Bankers hold talks to reduce cost of credit

(From L) Farwell Consultant managing director Simon Lee, Kenya Bankers Association (KBA) chief executive Habil Olaka and KBA chairman Joshua Oigara during a media briefing on the Annual Percentage Rate (APR) implementation and launch of the ‘Credit Calculator’ website and app at the Hilton Hotel in Nairobi on July 21, 2014. PHOTO | SALATON NJAU

What you need to know:

  • The lobby group said there was need to institute measures that would bring down say valuation fees, insurance costs and legal charges.
  • Monday saw the release of the Annual Percentage Rate — a transparent loan pricing formula that is to be adopted by all lenders.

A bankers lobby has begun consultations with the Law Society of Kenya and the office of the Attorney-General with a view to bringing the legal component of third party costs in loan interest rates.

Kenya Bankers Association chief executive Habil Olaka said on Monday that ongoing efforts to bring down the price of loans through creating transparency would be complemented by a reduction in high third party costs which constitute a significant percentage of the total cost.

The lobby group said there was need to institute measures that would bring down say valuation fees, insurance costs and legal charges to increase access to credit.

“We are talking to the Law Society of Kenya and the Attorney General to see if the Advocate Remuneration Order Act can be amended to provide room for negotiation on legal fees,” Mr Olaka said.
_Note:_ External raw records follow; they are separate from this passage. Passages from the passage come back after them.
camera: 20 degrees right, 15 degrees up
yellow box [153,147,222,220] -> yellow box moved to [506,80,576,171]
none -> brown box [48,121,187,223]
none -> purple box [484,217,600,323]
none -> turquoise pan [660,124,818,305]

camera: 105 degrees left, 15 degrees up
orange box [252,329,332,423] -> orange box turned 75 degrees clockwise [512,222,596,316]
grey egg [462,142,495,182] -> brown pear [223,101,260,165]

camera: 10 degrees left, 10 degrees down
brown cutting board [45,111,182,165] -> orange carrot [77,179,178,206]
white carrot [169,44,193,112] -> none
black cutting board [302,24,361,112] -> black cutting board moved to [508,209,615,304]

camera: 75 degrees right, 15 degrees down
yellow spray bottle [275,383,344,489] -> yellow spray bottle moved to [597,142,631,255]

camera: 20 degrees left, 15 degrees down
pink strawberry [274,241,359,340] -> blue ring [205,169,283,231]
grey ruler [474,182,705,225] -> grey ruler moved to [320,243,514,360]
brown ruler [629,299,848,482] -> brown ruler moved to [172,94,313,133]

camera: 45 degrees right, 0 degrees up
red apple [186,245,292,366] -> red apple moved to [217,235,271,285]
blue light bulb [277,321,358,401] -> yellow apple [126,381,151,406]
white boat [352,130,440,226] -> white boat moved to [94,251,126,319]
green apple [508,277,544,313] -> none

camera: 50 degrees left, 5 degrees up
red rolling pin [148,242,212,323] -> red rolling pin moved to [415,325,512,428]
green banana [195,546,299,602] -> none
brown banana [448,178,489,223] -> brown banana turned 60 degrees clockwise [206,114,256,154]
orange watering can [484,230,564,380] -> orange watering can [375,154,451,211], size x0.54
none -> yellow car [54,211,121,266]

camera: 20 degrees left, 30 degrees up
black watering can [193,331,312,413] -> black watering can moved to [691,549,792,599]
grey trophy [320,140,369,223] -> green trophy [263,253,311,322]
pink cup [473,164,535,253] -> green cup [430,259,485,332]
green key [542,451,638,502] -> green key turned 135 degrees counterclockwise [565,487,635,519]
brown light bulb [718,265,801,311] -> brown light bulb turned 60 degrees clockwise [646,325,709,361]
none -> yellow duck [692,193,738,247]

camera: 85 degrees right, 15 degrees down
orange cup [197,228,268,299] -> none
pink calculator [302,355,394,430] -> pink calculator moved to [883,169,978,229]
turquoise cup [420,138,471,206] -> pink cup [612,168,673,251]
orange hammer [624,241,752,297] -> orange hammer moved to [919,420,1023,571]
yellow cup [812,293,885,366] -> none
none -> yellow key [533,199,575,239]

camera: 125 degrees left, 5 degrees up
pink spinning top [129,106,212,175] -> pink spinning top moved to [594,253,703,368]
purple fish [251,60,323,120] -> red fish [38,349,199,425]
He said the ongoing digitisation of files at the Ministry of Lands is also a relief to the credit sector as it will reduce turn-around time and cost of property valuation.

Mr Olaka spoke on Monday at the official release of the Annual Percentage Rate — a transparent loan pricing formula that is to be adopted by all lenders.

MAKE UP TOTAL COST

Under the mechanism, banks will have to disclose the components that make up the total cost of credit as a percentage to their borrowers.

It is made up of the interest rate component that is derived from Kenya Bankers Reference Rate (KBRR) plus individual banks’ administrative costs and fees.

It also comprises a borrower’s credit risk as well as a bank’s profit margin which lenders believe will spur competition in the sector hence benefiting those seeking loans.

“These disclosures will enable borrowers compare similar loan products on a like-for-like basis and get the best deal,” said Mr Olaka.